=== Work request ===
Copy the entries word for word, starting with the line that contains "del mundo de" and going on through the line that contains "させていただきました。 それは、「骨". Leave the pictures out of your answer.

=== Items listed in a dataset ===
= = = = =

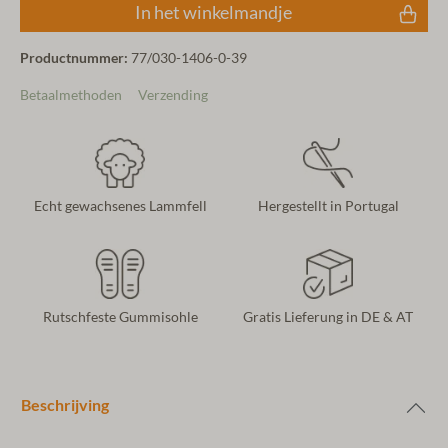
In het winkelmandje
Productnummer:
77/030-1406-0-39
Betaalmethoden
Verzending
Echt gewachsenes Lammfell
Hergestellt in Portugal
Rutschfeste Gummisohle
Gratis Lieferung in DE & AT
Beschrijving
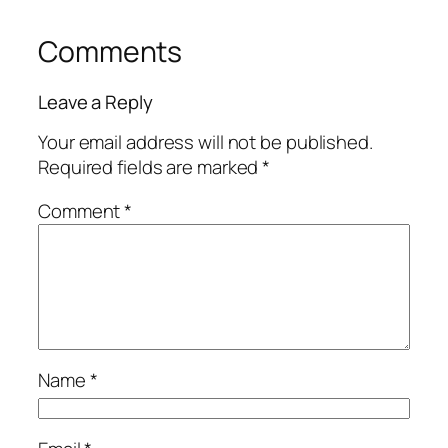
Comments
Leave a Reply
Your email address will not be published.
Required fields are marked
*
Comment
*
Name
*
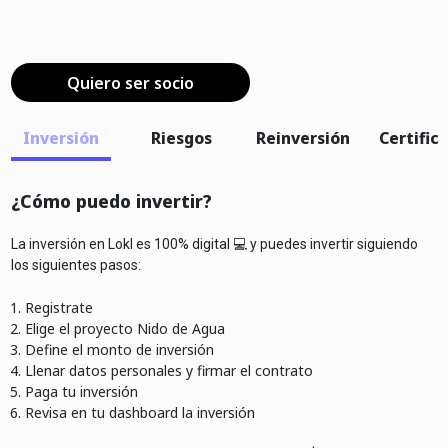
Quiero ser socio
Inversión
Riesgos
Reinversión
Certific
¿Cómo puedo invertir?
La inversión en Lokl es 100% digital 💻 y puedes invertir siguiendo
los siguientes pasos:
Registrate
Elige el proyecto Nido de Agua
Define el monto de inversión
Llenar datos personales y firmar el contrato
Paga tu inversión
Revisa en tu dashboard la inversión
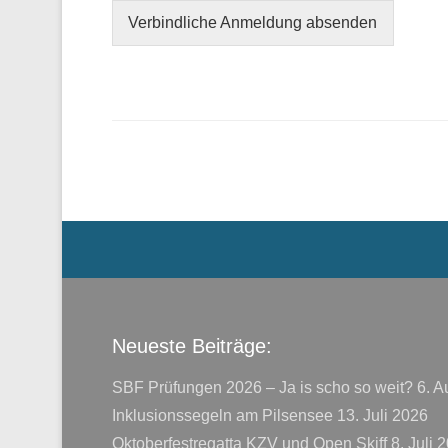
Verbindliche Anmeldung absenden
Beitrags Übersicht
Menü der Fußzeile
Neueste Beiträge:
SBF Prüfungen 2026 – Ja is scho so weit?
6. A
Inklusionssegeln am Pilsensee
13. Juli 2026
Oktoberfestregatta KZV und Open Skiff
8. Juli 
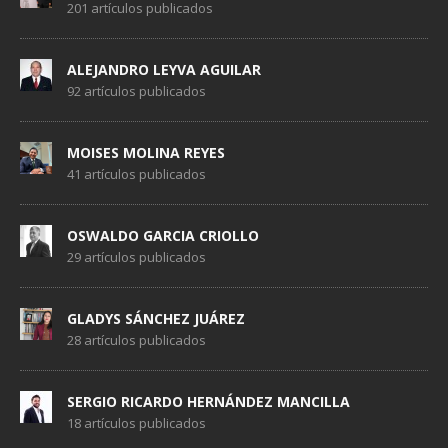
201 artículos publicados
ALEJANDRO LEYVA AGUILAR
92 artículos publicados
MOISES MOLINA REYES
41 artículos publicados
OSWALDO GARCIA CRIOLLO
29 artículos publicados
GLADYS SÁNCHEZ JUÁREZ
28 artículos publicados
SERGIO RICARDO HERNÁNDEZ MANCILLA
18 artículos publicados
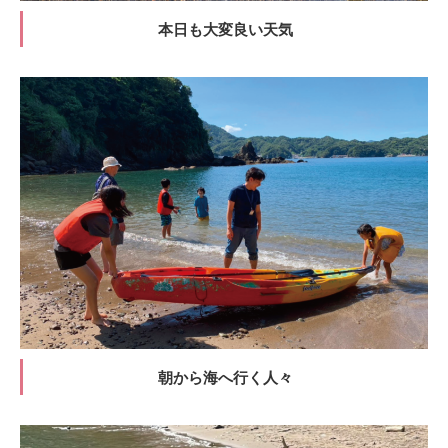
本日も大変良い天気
朝から海へ行く人々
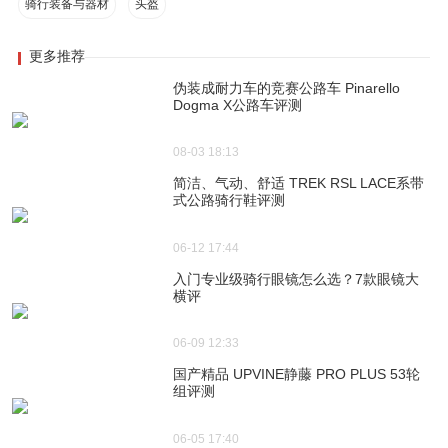
骑行装备与器材
头盔
更多推荐
伪装成耐力车的竞赛公路车 Pinarello
Dogma X公路车评测
08-03 18:13
简洁、气动、舒适 TREK RSL LACE系带
式公路骑行鞋评测
06-12 17:44
入门专业级骑行眼镜怎么选？7款眼镜大
横评
06-09 12:33
国产精品 UPVINE静藤 PRO PLUS 53轮
组评测
06-05 17:40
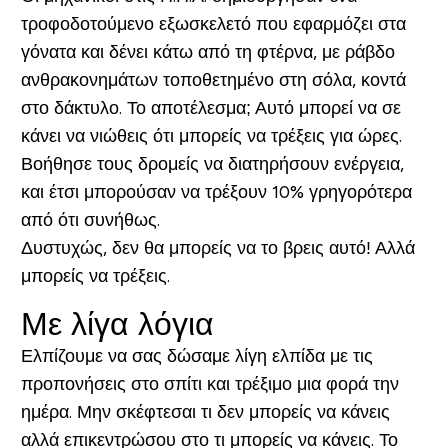
τροφοδοτούμενο εξωσκελετό που εφαρμόζει στα
γόνατα και δένει κάτω από τη φτέρνα, με ράβδο
ανθρακονημάτων τοποθετημένο στη σόλα, κοντά
στο δάκτυλο. Το αποτέλεσμα; Αυτό μπορεί να σε
κάνει να νιώθεις ότι μπορείς να τρέξεις για ώρες.
Βοήθησε τους δρομείς να διατηρήσουν ενέργεια,
και έτσι μπορούσαν να τρέξουν 10% γρηγορότερα
από ότι συνήθως.
Δυστυχώς, δεν θα μπορείς να το βρεις αυτό! Αλλά
μπορείς να τρέξεις.
Με λίγα λόγια
Ελπίζουμε να σας δώσαμε λίγη ελπίδα με τις
προπονήσεις στο σπίτι και τρέξιμο μια φορά την
ημέρα. Μην σκέφτεσαι τι δεν μπορείς να κάνεις
αλλά επικεντρώσου στο τι μπορείς να κάνεις. Το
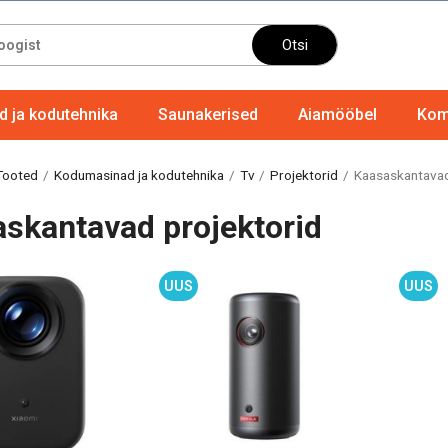
Otsi
 ja kodutehnika
Saunakerised
Aiamööbel
Komp
Tooted
Kodumasinad ja kodutehnika
Tv
Projektorid
Kaasaskantavad
skantavad projektorid
UUS
UUS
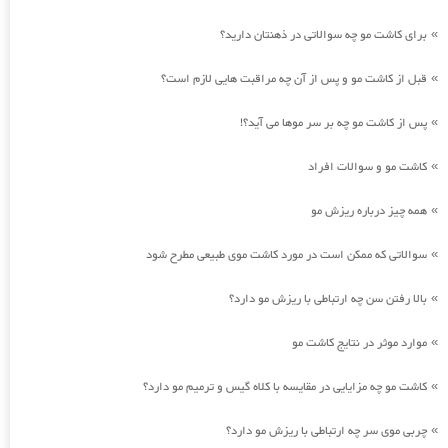
برای کاشت مو چه سوالاتی در ذهنتان دارید؟
»
قبل از کاشت مو و پس از آن چه مراقبت هایی لازم است؟
»
پس از کاشت مو چه بر سر موها می آید؟!
»
کاشت مو و سوالات افراد
»
همه چیز درباره ریزش مو
»
سوالاتی که ممکن است در مورد کاشت موی طبیعی مطرح شود
»
بالا رفتن سن چه ارتباطی با ریزش مو دارد؟
»
موارد موثر در نتایج کاشت مو
»
کاشت مو چه مزایایی در مقایسه با کلاه گیس و ترمیم مو دارد؟
»
چربی موی سر چه ارتباطی با ریزش مو دارد؟
»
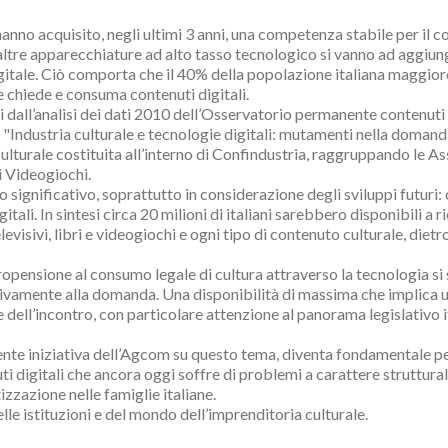
 hanno acquisito, negli ultimi 3 anni, una competenza stabile per il 
 altre apparecchiature ad alto tasso tecnologico si vanno ad aggiung
igitale. Ciò comporta che il 40% della popolazione italiana maggiore
che chiede e consuma contenuti digitali.
i dall’analisi dei dati 2010 dell’Osservatorio permanente contenuti 
o "Industria culturale e tecnologie digitali: mutamenti nella domand
 Culturale costituita all’interno di Confindustria, raggruppando le A
i Videogiochi.
to significativo, soprattutto in considerazione degli sviluppi futuri
li. In sintesi circa 20 milioni di italiani sarebbero disponibili a ri
televisivi, libri e videogiochi e ogni tipo di contenuto culturale, die
opensione al consumo legale di cultura attraverso la tecnologia si st
itivamente alla domanda. Una disponibilità di massima che implica u
e dell’incontro, con particolare attenzione al panorama legislativo i
ente iniziativa dell’Agcom su questo tema, diventa fondamentale per 
uti digitali che ancora oggi soffre di problemi a carattere struttur
izzazione nelle famiglie italiane.
lle istituzioni e del mondo dell’imprenditoria culturale.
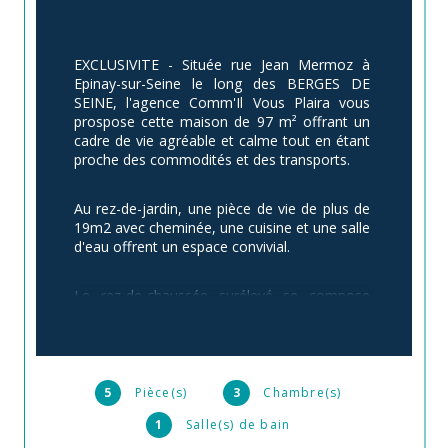
EXCLUSIVITE - Située rue Jean Mermoz à 
Epinay-sur-Seine le long des BERGES DE 
SEINE, l'agence Comm'Il Vous Plaira vous 
prospose cette maison de 97 m² offrant un 
cadre de vie agréable et calme tout en étant 
proche des commodités et des transports.
Au rez-de-jardin, une pièce de vie de plus de 
19m2 avec cheminée, une cuisine et une salle 
d'eau offrent un espace convivial.
Le rez-de-chaussée surélevé se compose 
d'un séjour exposé Sud-Est et une cuisine 
ouverte qui restera aménagée et équipée, 
ainsi qu'une chambre qui peut facilement être 
ouverte sur le séjour et proposer une pièce 
de vie plus spacieuse.
5
Pièce(s)
3
Chambre(s)
1
Salle(s) de bain
Un wc indépendant complète ce niveau.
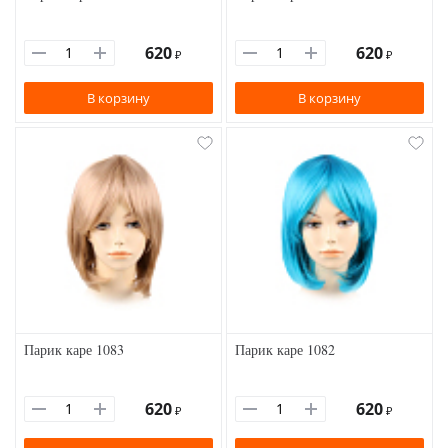
620
620
₽
₽
В корзину
В корзину
Парик каре 1083
Парик каре 1082
620
620
₽
₽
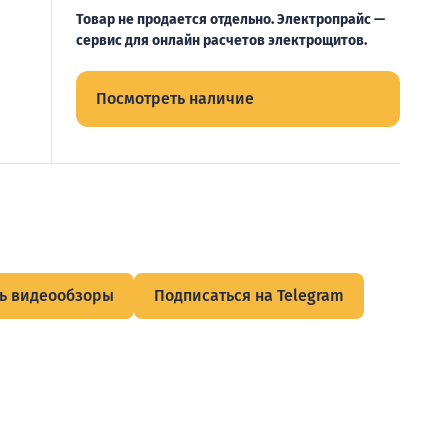
Товар не продается отдельно. Электропрайс —
сервис для онлайн расчетов электрощитов.
Посмотреть наличие
ь видеообзоры
Подписаться на Telegram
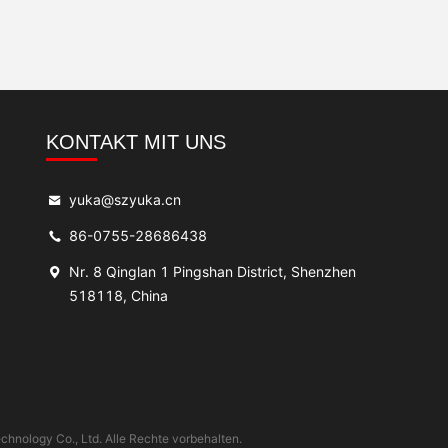
KONTAKT MIT UNS
yuka@szyuka.cn
86-0755-28686438
Nr. 8 Qinglan 1 Pingshan District, Shenzhen
518118, China
chnology Co., Ltd. Alle Rechte vorbehalten.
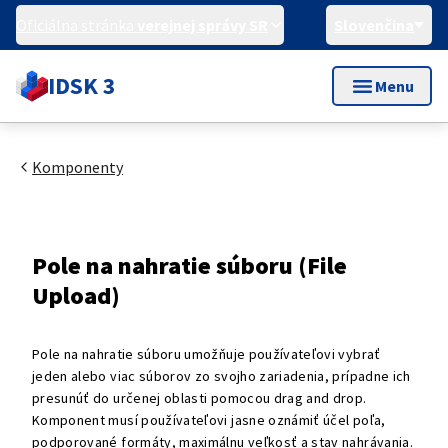
Oficiálna stránka
verejnej správy SR
Slovenčina
IDSK 3
Menu
Komponenty
Pole na nahratie súboru (File
Upload)
Pole na nahratie súboru umožňuje používateľovi vybrať
jeden alebo viac súborov zo svojho zariadenia, prípadne ich
presunúť do určenej oblasti pomocou drag and drop.
Komponent musí používateľovi jasne oznámiť účel poľa,
podporované formáty, maximálnu veľkosť a stav nahrávania.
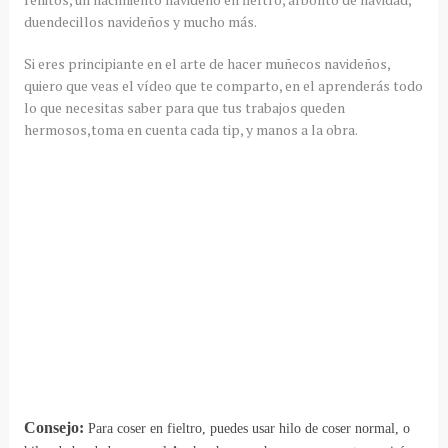
duendecillos navideños y mucho más.
Si eres principiante en el arte de hacer muñecos navideños,
quiero que veas el vídeo que te comparto, en el aprenderás todo
lo que necesitas saber para que tus trabajos queden
hermosos,toma en cuenta cada tip, y manos a la obra.
Consejo:
Para coser en fieltro, puedes usar hilo de coser normal, o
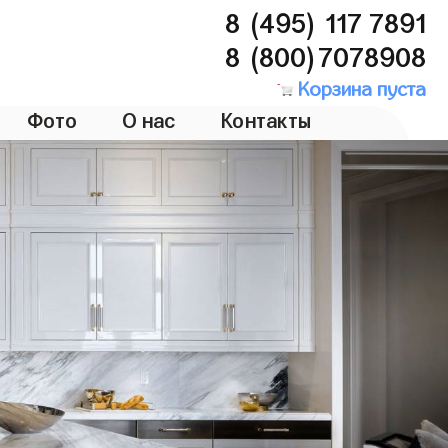
8 (495) 117 7891
8 (800)7078908
Корзина пуста
Фото
О нас
Контакты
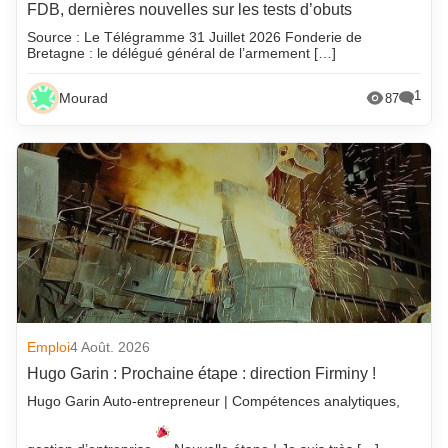
FDB, dernières nouvelles sur les tests d’obuts
Source : Le Télégramme 31 Juillet 2026 Fonderie de
Bretagne : le délégué général de l’armement […]
1
Mourad
87
Emploi
4 Août. 2026
Hugo Garin : Prochaine étape : direction Firminy !
Hugo Garin Auto-entrepreneur | Compétences analytiques,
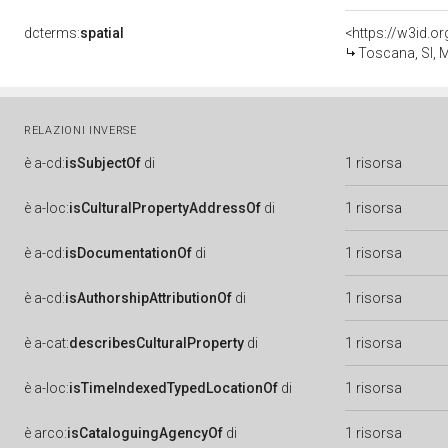
dcterms:
spatial
<https://w3id.
Toscana, SI, M
RELAZIONI INVERSE
è
a-cd:
isSubjectOf
di
1 risorsa
è
a-loc:
isCulturalPropertyAddressOf
di
1 risorsa
è
a-cd:
isDocumentationOf
di
1 risorsa
è
a-cd:
isAuthorshipAttributionOf
di
1 risorsa
è
a-cat:
describesCulturalProperty
di
1 risorsa
è
a-loc:
isTimeIndexedTypedLocationOf
di
1 risorsa
è
arco:
isCataloguingAgencyOf
di
1 risorsa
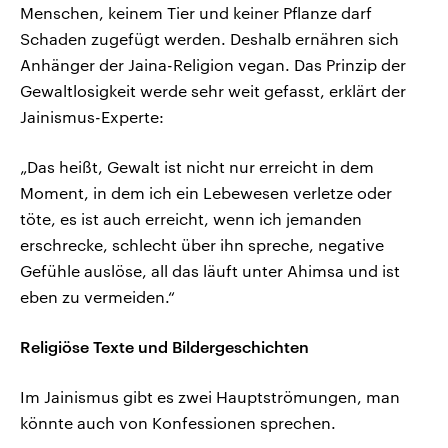
Menschen, keinem Tier und keiner Pflanze darf
Schaden zugefügt werden. Deshalb ernähren sich
Anhänger der Jaina-Religion vegan. Das Prinzip der
Gewaltlosigkeit werde sehr weit gefasst, erklärt der
Jainismus-Experte:
„Das heißt, Gewalt ist nicht nur erreicht in dem
Moment, in dem ich ein Lebewesen verletze oder
töte, es ist auch erreicht, wenn ich jemanden
erschrecke, schlecht über ihn spreche, negative
Gefühle auslöse, all das läuft unter Ahimsa und ist
eben zu vermeiden.“
Religiöse Texte und Bildergeschichten
Im Jainismus gibt es zwei Hauptströmungen, man
könnte auch von Konfessionen sprechen.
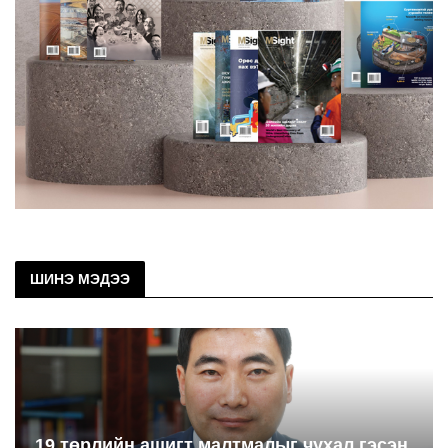
ШИНЭ МЭДЭЭ
19 төрлийн ашигт малтмалыг чухал гэсэн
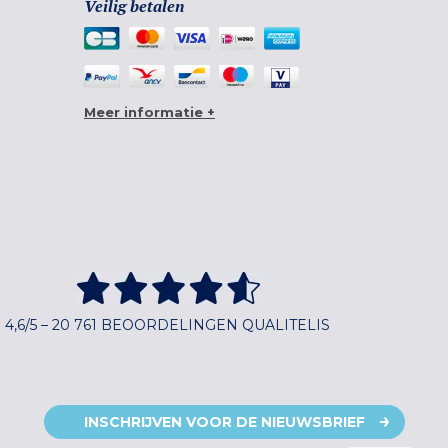
Veilig betalen
Meer informatie +
4,6/5 – 20 761 BEOORDELINGEN QUALITELIS
INSCHRIJVEN VOOR DE NIEUWSBRIEF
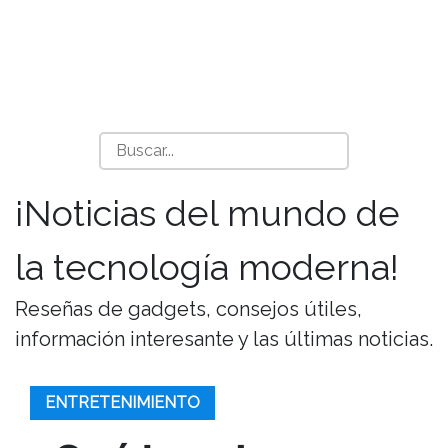
¡Noticias del mundo de
la tecnología moderna!
Reseñas de gadgets, consejos útiles,
información interesante y las últimas noticias.
ENTRETENIMIENTO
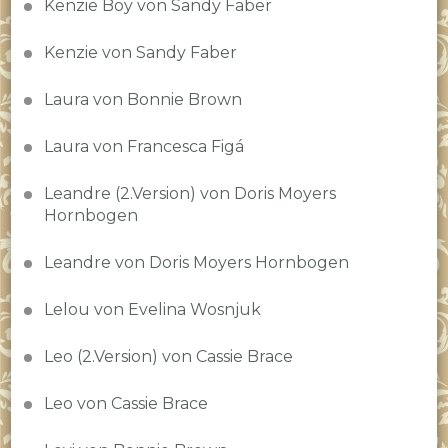
Kenzie Boy von Sandy Faber
Kenzie von Sandy Faber
Laura von Bonnie Brown
Laura von Francesca Figá
Leandre (2.Version) von Doris Moyers
Hornbogen
Leandre von Doris Moyers Hornbogen
Lelou von Evelina Wosnjuk
Leo (2.Version) von Cassie Brace
Leo von Cassie Brace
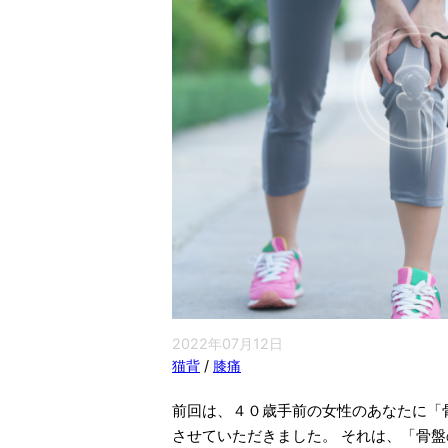
2022年07月12日
猫背
/
膝痛
前回は、４０歳手前の女性のあなたに「
させていただきました。 それは、「骨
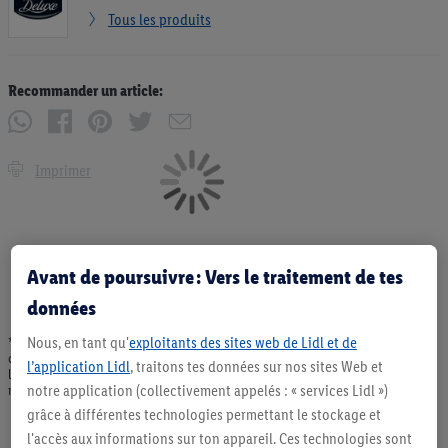
Tous les produits
Recommander un article:
Imprimer
Avant de poursuivre : Vers le traitement de tes
données
Nous, en tant qu'
exploitants des sites web de Lidl et de
* Offres valables dans la limite des stocks disponibles. Vente limitée à des
quantités usuelles pour un ménage. Vendu sans décoration. Les produits faisant
l’application Lidl
, traitons tes données sur nos sites Web et
l'objet de la publicité, notamment les produits NonFood, ne font pas partie de
notre application (collectivement appelés : « services Lidl »)
notre assortiment de produits permanents. Ill. semblables.
grâce à différentes technologies permettant le stockage et
l'accès aux informations sur ton appareil. Ces technologies sont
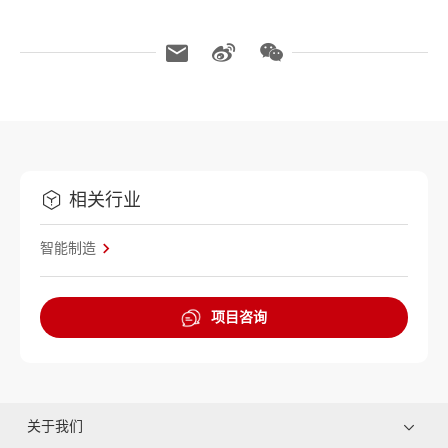
相关行业
智能制造
项目咨询
关于我们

= = = = =

=== Task output ===
¡Noticias del mundo de
la tecnología moderna!
Reseñas de gadgets, consejos útiles,
información interesante y las últimas noticias.
ENTRETENIMIENTO
Kenzie Boy von Sandy Faber
Kenzie von Sandy Faber
Laura von Bonnie Brown
Laura von Francesca Figá
Leandre (2.Version) von Doris Moyers
Hornbogen
Leandre von Doris Moyers Hornbogen
Lelou von Evelina Wosnjuk
Leo (2.Version) von Cassie Brace
Leo von Cassie Brace
2022年07月12日
猫背
/
膝痛
前回は、４０歳手前の女性のあなたに「
させていただきました。 それは、「骨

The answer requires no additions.